● DATA FOR THIS TASK:
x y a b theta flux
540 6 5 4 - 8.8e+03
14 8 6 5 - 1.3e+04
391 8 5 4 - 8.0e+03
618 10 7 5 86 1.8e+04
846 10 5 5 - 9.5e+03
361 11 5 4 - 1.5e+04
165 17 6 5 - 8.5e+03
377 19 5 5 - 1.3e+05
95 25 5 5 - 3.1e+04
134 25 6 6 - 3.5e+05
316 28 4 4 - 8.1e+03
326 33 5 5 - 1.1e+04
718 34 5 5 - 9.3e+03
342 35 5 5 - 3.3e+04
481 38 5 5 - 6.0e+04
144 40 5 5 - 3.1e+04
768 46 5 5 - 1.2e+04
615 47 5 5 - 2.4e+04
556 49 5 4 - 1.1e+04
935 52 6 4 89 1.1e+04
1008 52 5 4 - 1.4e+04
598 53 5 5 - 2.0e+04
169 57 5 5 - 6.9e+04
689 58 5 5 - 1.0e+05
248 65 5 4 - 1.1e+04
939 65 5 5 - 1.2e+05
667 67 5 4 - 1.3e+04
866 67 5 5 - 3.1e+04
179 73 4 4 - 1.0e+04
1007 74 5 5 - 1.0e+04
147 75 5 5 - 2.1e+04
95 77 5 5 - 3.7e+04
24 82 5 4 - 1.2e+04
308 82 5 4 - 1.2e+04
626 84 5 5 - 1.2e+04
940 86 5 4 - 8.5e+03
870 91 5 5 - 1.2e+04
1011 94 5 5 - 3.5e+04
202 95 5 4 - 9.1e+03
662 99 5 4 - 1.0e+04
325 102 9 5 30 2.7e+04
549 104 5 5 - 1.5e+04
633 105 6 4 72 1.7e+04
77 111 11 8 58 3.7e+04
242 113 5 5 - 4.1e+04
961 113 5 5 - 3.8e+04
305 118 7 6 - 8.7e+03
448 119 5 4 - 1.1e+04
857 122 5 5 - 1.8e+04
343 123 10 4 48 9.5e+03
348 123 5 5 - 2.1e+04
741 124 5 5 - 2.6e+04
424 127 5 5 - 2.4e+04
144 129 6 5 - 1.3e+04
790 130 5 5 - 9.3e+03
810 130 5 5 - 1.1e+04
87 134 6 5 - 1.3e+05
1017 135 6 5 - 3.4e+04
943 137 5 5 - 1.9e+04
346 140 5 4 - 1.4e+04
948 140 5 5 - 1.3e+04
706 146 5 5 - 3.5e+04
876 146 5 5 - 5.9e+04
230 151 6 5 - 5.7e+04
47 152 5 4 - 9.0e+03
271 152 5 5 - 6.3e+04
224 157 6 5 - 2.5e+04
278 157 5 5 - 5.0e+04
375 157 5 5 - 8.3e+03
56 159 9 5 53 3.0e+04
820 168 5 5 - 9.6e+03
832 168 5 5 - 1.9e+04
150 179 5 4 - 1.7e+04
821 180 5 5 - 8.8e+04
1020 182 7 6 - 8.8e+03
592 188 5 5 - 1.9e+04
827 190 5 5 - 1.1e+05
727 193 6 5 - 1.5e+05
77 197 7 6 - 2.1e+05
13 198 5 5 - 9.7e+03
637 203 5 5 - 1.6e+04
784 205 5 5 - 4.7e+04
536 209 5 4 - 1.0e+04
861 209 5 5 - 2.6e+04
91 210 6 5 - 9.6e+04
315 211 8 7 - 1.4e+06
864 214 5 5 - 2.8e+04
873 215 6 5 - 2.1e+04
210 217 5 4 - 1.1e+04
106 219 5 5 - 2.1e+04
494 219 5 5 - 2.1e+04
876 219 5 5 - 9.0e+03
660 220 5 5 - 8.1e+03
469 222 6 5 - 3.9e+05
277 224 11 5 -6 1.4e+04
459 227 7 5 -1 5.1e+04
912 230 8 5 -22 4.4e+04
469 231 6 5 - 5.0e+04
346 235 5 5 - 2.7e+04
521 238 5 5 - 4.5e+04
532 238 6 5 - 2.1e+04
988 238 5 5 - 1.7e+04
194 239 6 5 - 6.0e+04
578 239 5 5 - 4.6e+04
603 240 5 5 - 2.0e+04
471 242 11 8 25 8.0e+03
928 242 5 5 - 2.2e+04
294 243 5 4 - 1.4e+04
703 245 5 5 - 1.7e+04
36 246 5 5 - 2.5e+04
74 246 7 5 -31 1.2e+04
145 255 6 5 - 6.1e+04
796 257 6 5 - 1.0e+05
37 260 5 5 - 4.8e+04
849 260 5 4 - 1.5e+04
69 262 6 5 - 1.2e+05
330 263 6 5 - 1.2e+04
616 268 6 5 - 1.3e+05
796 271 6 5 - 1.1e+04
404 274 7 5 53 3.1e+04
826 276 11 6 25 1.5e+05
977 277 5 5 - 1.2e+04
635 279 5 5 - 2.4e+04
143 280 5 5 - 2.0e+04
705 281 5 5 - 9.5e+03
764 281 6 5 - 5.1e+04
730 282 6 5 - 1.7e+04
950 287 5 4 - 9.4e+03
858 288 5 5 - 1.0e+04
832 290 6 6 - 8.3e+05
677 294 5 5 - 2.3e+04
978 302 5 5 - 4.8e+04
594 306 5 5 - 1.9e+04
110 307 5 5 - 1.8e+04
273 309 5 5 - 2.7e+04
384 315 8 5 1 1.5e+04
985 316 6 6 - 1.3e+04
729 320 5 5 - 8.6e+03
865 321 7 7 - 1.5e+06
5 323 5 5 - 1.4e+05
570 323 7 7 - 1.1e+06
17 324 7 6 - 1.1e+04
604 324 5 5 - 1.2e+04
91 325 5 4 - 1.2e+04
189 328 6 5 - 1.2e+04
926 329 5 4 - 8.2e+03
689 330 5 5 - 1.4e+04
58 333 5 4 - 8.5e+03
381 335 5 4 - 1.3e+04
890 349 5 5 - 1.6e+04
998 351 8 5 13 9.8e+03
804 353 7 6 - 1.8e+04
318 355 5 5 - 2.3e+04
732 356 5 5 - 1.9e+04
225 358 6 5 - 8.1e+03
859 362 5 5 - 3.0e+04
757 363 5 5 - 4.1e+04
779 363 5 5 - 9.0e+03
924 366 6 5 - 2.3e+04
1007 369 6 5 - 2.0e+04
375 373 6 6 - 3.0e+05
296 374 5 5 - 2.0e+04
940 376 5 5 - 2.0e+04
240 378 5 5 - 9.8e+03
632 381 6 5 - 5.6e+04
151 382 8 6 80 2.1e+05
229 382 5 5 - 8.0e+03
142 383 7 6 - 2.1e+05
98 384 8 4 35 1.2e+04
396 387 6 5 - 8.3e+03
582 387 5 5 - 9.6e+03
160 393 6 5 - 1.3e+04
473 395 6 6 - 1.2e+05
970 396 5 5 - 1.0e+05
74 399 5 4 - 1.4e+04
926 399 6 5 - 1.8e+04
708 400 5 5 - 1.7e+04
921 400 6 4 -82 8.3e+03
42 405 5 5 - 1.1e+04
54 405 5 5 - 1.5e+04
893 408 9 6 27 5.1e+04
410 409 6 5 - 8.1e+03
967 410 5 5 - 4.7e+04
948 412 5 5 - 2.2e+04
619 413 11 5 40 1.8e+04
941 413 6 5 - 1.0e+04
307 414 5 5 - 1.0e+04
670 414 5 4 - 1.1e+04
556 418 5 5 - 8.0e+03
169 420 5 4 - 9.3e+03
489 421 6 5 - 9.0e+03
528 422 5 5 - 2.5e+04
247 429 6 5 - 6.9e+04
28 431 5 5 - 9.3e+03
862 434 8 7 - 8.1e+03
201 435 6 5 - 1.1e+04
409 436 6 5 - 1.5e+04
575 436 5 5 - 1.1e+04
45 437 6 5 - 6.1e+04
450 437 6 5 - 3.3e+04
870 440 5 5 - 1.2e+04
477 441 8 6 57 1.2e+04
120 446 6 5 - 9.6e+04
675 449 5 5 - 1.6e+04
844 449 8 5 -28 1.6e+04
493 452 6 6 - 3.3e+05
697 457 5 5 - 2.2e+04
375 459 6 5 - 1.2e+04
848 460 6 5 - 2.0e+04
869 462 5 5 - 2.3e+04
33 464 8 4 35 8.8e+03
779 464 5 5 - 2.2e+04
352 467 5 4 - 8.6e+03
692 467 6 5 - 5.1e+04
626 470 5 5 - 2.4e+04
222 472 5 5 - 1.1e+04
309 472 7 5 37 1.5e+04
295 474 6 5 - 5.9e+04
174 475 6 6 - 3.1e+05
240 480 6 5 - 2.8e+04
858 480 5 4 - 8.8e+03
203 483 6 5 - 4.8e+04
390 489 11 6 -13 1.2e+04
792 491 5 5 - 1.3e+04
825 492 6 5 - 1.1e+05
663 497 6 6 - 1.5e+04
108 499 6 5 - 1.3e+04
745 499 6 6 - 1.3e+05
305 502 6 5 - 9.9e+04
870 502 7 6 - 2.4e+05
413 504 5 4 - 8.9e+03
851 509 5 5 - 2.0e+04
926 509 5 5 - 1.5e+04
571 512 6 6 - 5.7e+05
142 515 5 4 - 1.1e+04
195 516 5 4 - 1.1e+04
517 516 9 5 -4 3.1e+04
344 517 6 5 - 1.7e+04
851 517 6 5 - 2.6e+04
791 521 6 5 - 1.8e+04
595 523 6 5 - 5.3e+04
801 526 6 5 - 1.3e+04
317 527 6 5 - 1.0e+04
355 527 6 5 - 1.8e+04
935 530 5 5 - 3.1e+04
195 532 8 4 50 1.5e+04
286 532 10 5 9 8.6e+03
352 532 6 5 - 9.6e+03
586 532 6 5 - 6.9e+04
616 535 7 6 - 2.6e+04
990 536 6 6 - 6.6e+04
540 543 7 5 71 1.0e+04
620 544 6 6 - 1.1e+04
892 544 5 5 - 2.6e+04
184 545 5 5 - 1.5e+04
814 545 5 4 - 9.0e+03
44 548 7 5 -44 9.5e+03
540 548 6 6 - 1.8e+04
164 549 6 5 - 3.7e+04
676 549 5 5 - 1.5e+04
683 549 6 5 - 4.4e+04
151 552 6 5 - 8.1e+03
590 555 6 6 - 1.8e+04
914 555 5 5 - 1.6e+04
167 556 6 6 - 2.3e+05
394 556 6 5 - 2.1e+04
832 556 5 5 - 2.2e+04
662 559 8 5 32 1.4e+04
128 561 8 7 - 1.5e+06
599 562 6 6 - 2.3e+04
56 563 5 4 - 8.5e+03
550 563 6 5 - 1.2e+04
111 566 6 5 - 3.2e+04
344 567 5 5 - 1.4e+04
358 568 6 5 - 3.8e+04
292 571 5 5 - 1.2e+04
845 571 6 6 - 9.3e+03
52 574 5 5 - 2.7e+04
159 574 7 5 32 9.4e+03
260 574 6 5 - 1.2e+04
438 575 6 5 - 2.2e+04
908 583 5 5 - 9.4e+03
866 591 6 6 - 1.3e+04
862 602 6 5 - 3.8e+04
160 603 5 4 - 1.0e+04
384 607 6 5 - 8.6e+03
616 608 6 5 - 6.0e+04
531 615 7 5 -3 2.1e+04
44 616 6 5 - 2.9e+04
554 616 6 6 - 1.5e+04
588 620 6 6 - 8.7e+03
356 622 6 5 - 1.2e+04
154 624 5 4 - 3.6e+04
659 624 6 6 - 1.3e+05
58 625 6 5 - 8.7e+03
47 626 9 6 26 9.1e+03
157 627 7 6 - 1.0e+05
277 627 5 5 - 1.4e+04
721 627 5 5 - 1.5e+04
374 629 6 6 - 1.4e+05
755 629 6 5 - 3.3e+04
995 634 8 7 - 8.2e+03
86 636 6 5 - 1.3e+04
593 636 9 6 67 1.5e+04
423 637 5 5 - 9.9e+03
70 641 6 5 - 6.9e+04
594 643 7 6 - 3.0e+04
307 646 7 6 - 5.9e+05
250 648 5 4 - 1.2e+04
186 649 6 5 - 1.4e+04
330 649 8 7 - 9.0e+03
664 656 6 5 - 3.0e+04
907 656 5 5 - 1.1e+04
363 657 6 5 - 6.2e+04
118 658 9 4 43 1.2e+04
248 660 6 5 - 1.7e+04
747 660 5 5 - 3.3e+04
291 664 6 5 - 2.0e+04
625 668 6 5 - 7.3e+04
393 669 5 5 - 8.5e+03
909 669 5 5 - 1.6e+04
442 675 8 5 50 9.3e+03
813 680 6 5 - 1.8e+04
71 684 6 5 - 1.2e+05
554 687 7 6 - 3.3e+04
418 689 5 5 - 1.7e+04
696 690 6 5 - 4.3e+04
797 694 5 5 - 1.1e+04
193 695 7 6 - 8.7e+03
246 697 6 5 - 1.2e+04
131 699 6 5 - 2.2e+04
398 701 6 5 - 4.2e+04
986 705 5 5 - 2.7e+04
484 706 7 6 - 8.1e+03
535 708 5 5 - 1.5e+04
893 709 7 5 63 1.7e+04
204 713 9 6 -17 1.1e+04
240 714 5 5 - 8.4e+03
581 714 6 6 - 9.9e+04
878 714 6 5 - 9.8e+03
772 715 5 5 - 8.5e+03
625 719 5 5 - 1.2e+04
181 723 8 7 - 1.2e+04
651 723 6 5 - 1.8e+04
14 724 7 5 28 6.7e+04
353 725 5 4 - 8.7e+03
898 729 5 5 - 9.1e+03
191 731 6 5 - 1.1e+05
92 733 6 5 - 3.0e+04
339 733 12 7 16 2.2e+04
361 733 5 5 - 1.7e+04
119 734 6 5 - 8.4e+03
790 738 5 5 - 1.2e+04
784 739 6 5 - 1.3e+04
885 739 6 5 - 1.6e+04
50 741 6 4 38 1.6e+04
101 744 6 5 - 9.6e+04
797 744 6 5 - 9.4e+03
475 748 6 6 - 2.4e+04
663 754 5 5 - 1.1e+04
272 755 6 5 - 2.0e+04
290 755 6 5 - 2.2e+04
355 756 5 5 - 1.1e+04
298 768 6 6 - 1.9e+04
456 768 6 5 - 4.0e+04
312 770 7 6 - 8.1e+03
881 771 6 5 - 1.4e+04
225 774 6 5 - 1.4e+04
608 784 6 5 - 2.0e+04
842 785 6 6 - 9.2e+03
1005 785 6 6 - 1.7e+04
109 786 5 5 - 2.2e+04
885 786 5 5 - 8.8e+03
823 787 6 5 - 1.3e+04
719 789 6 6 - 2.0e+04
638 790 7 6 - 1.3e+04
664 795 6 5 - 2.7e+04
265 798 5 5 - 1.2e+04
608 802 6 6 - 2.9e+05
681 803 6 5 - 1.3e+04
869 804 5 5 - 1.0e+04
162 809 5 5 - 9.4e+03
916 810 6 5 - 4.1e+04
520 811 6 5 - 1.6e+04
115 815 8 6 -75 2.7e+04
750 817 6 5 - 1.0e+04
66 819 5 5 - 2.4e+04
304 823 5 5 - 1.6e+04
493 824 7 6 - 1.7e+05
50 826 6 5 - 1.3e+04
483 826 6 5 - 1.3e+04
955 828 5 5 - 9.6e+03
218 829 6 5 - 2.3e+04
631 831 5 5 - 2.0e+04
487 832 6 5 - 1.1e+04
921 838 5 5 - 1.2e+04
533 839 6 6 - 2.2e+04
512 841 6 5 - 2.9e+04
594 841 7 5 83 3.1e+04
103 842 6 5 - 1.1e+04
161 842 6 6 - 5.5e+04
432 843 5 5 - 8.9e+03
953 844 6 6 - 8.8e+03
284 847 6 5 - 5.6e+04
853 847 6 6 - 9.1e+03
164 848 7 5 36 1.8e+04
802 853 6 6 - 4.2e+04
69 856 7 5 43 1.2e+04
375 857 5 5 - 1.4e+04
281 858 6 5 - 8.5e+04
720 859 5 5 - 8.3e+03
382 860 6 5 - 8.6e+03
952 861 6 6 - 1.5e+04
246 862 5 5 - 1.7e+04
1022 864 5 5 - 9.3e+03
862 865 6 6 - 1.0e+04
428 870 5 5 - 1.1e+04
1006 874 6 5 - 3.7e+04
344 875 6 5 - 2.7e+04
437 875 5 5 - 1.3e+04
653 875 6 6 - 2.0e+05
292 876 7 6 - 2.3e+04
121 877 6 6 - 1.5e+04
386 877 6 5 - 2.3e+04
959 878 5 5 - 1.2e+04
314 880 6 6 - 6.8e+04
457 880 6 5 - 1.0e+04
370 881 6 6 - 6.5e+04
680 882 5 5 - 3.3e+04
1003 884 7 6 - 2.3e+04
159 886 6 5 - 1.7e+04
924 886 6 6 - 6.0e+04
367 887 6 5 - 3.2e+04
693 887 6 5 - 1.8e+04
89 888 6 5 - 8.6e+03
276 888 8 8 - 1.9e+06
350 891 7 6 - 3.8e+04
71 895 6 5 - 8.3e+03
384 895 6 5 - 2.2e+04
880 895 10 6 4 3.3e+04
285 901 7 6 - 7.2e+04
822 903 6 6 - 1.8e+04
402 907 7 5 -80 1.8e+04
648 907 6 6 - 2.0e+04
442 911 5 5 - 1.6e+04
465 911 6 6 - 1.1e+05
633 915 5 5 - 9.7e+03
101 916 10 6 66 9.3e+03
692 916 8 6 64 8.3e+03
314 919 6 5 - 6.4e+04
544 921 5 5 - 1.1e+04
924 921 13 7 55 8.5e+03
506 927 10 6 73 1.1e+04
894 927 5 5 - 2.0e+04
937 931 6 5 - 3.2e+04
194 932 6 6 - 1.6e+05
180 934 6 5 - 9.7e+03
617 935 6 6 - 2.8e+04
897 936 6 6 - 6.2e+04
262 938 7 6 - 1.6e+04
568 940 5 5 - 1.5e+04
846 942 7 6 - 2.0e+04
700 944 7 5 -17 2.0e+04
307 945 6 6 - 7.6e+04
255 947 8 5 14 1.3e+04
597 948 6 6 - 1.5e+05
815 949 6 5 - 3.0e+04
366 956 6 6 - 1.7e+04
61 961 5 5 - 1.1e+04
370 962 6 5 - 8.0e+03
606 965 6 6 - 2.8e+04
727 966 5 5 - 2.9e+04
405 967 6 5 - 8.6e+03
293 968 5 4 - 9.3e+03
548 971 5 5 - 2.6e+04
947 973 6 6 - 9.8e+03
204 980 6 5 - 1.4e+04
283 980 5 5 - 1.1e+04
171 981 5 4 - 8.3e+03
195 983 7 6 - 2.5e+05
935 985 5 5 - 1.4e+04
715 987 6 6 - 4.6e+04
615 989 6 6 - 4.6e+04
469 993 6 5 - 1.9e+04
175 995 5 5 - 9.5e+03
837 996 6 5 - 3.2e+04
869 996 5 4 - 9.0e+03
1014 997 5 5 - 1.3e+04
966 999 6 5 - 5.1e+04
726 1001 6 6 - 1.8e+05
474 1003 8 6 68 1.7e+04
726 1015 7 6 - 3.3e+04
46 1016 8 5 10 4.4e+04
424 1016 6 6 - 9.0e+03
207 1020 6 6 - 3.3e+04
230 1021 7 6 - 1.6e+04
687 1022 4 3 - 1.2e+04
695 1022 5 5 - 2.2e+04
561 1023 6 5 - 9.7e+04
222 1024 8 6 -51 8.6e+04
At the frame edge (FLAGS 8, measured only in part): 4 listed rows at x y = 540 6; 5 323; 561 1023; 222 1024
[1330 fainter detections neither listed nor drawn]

● CHALLENGE: Rewrite the items as a numbered list, running from the first line through the line containing "866 67 5 5 - 3.1e+04", both ends included, and omit any blank lines.

● EXERCISE RESPONSE:
1. x y a b theta flux
2. 540 6 5 4 - 8.8e+03
3. 14 8 6 5 - 1.3e+04
4. 391 8 5 4 - 8.0e+03
5. 618 10 7 5 86 1.8e+04
6. 846 10 5 5 - 9.5e+03
7. 361 11 5 4 - 1.5e+04
8. 165 17 6 5 - 8.5e+03
9. 377 19 5 5 - 1.3e+05
10. 95 25 5 5 - 3.1e+04
11. 134 25 6 6 - 3.5e+05
12. 316 28 4 4 - 8.1e+03
13. 326 33 5 5 - 1.1e+04
14. 718 34 5 5 - 9.3e+03
15. 342 35 5 5 - 3.3e+04
16. 481 38 5 5 - 6.0e+04
17. 144 40 5 5 - 3.1e+04
18. 768 46 5 5 - 1.2e+04
19. 615 47 5 5 - 2.4e+04
20. 556 49 5 4 - 1.1e+04
21. 935 52 6 4 89 1.1e+04
22. 1008 52 5 4 - 1.4e+04
23. 598 53 5 5 - 2.0e+04
24. 169 57 5 5 - 6.9e+04
25. 689 58 5 5 - 1.0e+05
26. 248 65 5 4 - 1.1e+04
27. 939 65 5 5 - 1.2e+05
28. 667 67 5 4 - 1.3e+04
29. 866 67 5 5 - 3.1e+04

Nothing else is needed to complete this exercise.